**INSTRUCTIONS FOR THE TASK**
With no images included, output each entry below exactly as it appears.

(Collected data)
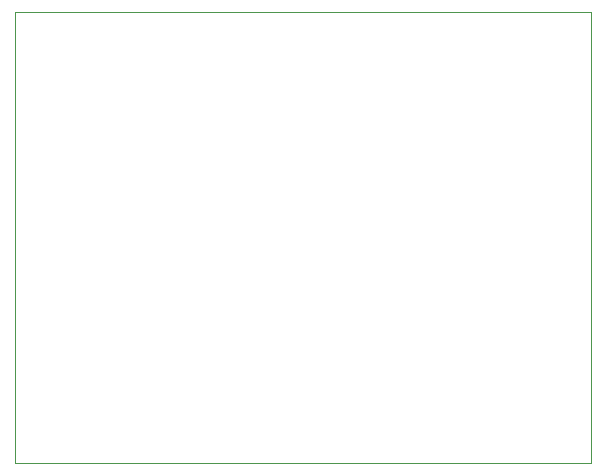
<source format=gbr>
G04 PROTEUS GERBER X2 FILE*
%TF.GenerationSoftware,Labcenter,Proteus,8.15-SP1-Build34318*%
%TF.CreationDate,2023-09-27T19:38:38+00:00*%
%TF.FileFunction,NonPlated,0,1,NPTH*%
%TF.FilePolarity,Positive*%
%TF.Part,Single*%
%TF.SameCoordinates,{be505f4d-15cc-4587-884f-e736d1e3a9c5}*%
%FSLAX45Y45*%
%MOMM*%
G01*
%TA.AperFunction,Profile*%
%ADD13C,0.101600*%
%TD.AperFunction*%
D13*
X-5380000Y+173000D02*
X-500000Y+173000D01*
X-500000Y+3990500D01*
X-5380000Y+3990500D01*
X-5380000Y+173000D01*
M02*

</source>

**THE ANSWER**
<source format=gbr>
G04 PROTEUS GERBER X2 FILE*
%TF.GenerationSoftware,Labcenter,Proteus,8.15-SP1-Build34318*%
%TF.CreationDate,2023-09-27T19:38:38+00:00*%
%TF.FileFunction,NonPlated,0,1,NPTH*%
%TF.FilePolarity,Positive*%
%TF.Part,Single*%
%TF.SameCoordinates,{be505f4d-15cc-4587-884f-e736d1e3a9c5}*%
%FSLAX45Y45*%
%MOMM*%
G01*
%TA.AperFunction,Profile*%
%ADD13C,0.101600*%
%TD.AperFunction*%
D13*
X-5380000Y+173000D02*
X-500000Y+173000D01*
X-500000Y+3990500D01*
X-5380000Y+3990500D01*
X-5380000Y+173000D01*
M02*

</source>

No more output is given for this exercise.